45.5 Improvements to Calibration Reference Files
All of the installed reference files contain HISTORY keywords at the end of the header which can be viewed using the IRAF imhead task. These keywords contain more detailed information about how the file was created and installed in the database.
Several types of reference files and their associated calibration processes have been improved substantially. The following lists types of calibrations that may benefit from recalibration due to the improvements:
- Improved BLEV correction, as of February 1992. calwfp determines and removes odd and even column levels separately.
- Bias reference files for PC and WF were improved in August 1993: 40% lower noise than previously.
- Preflash reference files for PC and WF also improved in August 1993: noise was reduced by a factor of two.
- Since the WF/PC-1 darks were found to be time-variable (see WF/PC-1 Instrument Science Report 93-01), additional calibration observations were obtained and dark reference files generated for specific time intervals.

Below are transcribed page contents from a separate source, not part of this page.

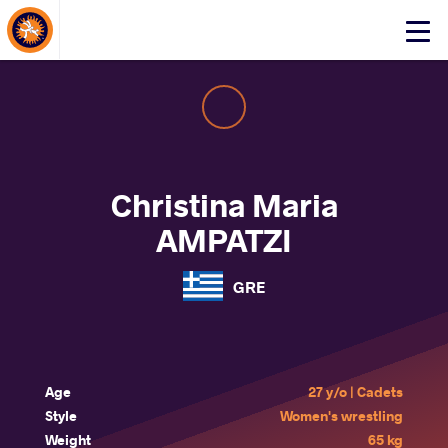
About Events
Click
here
to
open
mobile
menu
Christina Maria
AMPATZI
GRE
Age
27 y/o | Cadets
Style
Women's wrestling
Weight
65 kg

There are now more than a dozen dark reference files for each camera, covering the time period July 1991 through November 1993. Please refer to the WWW Reference File Memo to identify the best dark to use for the data based on the date the science observation was taken (DATE-OBS keyword in .d0h file).
- Many new and improved flatfields were generated and installed in the Archive after the end of the WF/PC-1 mission (see sections "Choosing Among Available Flats" on page 45-15, and "Improving the Flatfield Correction" on page 46-15); the WWW Closure Flatfield and Reference file memos offer more details about these files and their use. Note that many of the early flatfields were generated from earthcals taken with a neutral density filter (F122M or F8ND); these flats can have residual intensity gradients of up to 20-30% across the field of view.
See the following sections and Chapter 46 for information on the various error sources in WF/PC-1 calibrated data and suggestions for further improving the calibration, particularly the flatfielding.